Extracted records:
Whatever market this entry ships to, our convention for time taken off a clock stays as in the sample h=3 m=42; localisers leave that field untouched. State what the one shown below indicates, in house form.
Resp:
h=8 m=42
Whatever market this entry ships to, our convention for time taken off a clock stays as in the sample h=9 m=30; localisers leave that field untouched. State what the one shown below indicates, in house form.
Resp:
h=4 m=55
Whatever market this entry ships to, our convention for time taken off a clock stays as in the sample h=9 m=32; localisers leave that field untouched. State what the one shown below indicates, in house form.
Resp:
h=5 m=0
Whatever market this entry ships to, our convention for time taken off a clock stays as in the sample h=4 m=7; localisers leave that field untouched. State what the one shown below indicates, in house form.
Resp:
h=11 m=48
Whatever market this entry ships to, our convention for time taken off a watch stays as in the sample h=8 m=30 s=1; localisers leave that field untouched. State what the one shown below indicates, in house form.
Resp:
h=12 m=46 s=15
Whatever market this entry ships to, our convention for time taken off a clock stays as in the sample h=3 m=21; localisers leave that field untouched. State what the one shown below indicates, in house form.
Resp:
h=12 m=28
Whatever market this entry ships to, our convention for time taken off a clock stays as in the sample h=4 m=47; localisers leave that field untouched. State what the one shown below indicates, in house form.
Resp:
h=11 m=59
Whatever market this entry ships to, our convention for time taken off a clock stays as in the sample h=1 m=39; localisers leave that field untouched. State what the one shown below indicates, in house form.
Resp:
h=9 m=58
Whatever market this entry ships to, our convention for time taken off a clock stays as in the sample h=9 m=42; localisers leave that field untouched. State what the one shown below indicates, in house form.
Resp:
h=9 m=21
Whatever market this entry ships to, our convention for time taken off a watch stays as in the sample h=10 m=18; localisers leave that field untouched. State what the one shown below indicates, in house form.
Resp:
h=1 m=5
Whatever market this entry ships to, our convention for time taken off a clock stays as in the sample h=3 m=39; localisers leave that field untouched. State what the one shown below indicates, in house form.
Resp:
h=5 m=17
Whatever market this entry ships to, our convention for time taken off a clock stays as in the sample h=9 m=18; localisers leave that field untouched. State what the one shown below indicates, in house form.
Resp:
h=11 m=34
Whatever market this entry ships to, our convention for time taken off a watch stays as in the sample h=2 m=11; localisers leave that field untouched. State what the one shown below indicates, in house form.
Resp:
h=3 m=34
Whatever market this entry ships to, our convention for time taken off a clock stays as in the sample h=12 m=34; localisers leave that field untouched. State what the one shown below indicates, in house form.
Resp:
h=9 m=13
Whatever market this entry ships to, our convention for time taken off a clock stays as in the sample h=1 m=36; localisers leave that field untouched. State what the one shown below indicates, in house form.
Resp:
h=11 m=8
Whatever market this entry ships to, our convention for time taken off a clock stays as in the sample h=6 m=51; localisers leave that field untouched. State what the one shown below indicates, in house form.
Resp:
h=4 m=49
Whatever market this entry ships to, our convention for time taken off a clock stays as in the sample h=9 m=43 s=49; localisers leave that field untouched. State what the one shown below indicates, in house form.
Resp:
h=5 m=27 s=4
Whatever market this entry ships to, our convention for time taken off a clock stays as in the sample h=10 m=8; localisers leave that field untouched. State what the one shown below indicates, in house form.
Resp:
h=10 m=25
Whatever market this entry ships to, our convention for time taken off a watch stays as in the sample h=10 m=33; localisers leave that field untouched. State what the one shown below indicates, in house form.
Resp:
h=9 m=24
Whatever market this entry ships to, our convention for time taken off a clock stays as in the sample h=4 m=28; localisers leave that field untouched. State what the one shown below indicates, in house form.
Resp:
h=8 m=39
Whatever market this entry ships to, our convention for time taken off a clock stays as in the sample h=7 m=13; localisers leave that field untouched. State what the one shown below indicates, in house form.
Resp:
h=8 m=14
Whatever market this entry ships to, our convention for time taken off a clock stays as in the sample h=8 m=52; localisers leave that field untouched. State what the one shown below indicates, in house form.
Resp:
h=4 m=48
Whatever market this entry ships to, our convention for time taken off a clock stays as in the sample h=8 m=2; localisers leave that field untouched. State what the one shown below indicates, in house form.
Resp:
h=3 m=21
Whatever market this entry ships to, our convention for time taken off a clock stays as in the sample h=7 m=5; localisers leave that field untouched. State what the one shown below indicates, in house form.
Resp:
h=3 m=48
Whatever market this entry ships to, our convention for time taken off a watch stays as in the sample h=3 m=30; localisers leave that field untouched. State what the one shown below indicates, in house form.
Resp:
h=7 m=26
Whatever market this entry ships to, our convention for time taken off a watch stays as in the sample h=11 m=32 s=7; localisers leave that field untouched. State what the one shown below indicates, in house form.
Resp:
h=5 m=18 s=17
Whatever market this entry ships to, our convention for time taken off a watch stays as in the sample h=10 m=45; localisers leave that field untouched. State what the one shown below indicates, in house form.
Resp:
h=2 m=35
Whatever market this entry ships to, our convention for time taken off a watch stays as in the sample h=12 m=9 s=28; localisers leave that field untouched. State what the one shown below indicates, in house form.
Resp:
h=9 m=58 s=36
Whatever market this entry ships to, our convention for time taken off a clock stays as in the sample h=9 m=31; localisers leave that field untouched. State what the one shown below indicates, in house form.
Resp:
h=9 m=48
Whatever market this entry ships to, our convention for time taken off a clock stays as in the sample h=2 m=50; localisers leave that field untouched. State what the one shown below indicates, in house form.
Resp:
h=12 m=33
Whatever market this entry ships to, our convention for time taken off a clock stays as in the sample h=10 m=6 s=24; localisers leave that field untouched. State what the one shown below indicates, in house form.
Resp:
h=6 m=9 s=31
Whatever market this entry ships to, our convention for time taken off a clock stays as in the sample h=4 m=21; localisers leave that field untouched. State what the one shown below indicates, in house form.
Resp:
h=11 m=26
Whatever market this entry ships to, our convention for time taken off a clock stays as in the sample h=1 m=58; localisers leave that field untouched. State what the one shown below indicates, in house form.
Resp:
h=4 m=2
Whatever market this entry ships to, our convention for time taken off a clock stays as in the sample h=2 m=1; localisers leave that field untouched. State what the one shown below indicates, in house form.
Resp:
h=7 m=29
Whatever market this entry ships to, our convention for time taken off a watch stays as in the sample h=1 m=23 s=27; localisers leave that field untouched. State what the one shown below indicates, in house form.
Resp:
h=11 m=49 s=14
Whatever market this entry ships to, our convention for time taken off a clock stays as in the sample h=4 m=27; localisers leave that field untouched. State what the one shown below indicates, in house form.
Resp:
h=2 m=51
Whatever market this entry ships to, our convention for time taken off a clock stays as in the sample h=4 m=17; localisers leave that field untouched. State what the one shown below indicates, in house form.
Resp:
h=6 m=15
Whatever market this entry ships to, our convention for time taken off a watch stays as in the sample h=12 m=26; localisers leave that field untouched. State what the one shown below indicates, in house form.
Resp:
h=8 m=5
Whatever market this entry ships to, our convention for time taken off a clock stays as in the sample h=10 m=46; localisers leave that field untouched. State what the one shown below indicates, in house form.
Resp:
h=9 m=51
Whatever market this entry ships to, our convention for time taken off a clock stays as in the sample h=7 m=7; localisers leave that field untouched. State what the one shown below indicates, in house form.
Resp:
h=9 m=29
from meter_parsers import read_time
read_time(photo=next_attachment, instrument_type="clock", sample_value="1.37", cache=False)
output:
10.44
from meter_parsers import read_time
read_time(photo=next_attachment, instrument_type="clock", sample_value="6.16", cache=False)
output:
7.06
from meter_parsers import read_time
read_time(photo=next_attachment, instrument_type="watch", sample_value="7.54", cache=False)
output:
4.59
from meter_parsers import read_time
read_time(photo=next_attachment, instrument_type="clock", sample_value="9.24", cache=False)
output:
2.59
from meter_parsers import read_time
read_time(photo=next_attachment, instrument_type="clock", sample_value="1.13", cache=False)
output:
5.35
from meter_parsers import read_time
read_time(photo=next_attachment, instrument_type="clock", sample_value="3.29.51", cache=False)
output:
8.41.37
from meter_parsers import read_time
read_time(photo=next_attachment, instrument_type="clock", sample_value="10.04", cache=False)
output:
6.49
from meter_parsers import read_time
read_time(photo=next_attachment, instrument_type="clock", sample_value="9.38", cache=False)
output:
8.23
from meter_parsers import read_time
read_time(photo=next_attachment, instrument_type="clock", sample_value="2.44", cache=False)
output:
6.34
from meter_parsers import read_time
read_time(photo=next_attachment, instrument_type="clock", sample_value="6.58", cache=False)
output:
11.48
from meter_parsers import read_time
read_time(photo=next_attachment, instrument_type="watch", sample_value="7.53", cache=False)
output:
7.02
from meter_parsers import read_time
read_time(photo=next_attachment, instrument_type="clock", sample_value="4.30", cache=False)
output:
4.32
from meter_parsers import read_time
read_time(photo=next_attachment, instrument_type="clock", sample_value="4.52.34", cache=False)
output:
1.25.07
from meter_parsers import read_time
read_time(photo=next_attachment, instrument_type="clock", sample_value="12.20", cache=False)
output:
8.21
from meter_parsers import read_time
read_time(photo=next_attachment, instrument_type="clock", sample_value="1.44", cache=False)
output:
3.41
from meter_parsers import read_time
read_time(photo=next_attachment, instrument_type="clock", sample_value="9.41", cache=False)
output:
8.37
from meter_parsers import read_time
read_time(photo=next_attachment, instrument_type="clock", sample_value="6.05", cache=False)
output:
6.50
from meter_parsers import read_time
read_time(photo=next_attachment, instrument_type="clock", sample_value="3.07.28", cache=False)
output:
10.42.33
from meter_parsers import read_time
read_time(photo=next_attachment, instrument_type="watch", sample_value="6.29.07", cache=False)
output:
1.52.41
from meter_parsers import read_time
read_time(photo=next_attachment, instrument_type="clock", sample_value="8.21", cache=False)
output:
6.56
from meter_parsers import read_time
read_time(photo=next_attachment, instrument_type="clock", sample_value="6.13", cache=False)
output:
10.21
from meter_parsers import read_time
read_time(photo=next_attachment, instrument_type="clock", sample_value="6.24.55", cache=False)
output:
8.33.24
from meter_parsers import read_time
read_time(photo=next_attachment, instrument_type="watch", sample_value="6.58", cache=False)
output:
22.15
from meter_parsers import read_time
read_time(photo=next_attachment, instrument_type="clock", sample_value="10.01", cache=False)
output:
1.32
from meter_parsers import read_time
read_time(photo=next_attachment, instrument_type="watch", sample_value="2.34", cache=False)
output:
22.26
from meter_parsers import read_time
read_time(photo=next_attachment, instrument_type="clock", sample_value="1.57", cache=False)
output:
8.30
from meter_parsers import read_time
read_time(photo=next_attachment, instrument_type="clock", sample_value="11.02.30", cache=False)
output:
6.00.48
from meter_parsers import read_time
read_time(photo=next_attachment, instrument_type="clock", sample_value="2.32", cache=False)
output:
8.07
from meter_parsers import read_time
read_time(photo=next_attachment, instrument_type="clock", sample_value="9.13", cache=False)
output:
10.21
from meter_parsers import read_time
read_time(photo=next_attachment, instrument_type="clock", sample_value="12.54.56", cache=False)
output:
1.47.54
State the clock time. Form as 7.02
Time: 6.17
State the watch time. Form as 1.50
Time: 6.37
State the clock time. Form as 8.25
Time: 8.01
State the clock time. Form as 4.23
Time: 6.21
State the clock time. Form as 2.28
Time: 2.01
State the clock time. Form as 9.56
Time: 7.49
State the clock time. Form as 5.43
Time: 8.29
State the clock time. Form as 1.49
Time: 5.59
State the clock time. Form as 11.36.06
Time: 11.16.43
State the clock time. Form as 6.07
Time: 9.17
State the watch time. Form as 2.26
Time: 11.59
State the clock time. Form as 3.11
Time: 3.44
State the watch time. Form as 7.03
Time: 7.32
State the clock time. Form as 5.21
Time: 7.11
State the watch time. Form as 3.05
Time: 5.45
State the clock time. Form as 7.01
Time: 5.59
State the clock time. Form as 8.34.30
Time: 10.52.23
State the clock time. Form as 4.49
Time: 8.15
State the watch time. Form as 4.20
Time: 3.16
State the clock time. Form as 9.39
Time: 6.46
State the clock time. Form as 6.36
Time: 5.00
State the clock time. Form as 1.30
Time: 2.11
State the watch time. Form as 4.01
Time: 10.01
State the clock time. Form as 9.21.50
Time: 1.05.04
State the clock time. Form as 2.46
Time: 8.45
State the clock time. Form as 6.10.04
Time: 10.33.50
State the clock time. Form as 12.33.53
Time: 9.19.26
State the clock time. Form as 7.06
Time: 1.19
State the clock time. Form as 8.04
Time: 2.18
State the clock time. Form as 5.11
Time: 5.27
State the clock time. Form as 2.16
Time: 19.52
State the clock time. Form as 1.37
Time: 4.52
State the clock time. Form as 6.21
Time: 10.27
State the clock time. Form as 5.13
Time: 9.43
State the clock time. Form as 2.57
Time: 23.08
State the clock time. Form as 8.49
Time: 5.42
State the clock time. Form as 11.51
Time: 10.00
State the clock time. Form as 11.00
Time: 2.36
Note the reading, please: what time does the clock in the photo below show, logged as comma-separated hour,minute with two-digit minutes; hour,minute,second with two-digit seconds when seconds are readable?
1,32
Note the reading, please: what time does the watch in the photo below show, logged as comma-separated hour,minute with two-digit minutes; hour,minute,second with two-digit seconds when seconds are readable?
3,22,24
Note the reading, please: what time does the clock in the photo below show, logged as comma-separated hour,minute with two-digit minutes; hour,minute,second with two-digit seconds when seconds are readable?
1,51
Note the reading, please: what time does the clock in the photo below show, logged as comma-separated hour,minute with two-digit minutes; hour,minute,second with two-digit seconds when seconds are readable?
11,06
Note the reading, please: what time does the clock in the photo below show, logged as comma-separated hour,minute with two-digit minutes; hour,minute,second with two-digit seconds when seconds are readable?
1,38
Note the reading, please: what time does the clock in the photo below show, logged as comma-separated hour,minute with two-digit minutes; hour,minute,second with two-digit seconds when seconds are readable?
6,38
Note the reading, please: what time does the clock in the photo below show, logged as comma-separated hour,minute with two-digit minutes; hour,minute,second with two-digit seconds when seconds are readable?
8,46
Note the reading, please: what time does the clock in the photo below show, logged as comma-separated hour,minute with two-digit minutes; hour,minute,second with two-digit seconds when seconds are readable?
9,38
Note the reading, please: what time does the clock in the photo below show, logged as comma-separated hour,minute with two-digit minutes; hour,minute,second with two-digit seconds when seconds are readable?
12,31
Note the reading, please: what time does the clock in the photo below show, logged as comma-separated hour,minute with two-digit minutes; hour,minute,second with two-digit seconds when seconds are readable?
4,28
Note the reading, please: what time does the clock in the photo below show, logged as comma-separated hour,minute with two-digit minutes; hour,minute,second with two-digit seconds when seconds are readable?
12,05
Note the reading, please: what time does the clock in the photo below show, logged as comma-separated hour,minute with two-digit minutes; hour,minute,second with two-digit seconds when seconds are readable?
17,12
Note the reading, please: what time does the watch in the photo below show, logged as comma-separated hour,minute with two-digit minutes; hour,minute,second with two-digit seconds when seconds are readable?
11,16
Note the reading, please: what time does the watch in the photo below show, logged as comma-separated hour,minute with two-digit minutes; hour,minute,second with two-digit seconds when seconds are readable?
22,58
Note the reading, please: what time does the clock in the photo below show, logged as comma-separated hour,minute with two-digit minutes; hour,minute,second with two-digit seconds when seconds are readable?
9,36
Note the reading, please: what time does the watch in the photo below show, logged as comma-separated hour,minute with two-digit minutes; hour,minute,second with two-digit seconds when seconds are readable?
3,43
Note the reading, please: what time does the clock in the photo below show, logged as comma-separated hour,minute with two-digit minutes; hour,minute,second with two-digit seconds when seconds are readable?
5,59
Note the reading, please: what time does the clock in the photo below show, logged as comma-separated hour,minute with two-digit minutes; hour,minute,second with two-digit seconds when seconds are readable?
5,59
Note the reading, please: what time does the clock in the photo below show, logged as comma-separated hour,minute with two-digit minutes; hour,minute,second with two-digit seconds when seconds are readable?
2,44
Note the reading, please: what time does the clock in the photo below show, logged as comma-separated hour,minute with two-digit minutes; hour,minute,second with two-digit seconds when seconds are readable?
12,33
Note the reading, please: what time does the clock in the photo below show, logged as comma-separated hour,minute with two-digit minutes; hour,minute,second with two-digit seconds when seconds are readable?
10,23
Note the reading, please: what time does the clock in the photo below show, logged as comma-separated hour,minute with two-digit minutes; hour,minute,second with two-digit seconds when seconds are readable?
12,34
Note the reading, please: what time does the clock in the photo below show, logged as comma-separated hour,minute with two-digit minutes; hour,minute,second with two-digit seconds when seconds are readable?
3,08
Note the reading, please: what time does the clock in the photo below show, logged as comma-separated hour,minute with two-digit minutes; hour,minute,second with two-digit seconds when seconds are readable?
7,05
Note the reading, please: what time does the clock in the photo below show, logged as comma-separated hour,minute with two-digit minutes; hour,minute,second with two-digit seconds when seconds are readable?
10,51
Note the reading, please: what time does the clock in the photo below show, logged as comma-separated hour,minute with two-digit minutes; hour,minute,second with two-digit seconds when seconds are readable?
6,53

◆ **Exercise requirements**
Can you format the records above as a Markdown table with the columns "Row" and "Line", starting with the line that contains "sample h=1 m=23" and going on through the line that contains "h=11 m=49 s=14", leaving out any blank lines?

◆ **Solved problem**
| Row | Line |
|---|---|
| 1 | Whatever market this entry ships to, our convention for time taken off a watch stays as in the sample h=1 m=23 s=27; localisers leave that field untouched. State what the one shown below indicates, in house form. |
| 2 | Resp: |
| 3 | h=11 m=49 s=14 |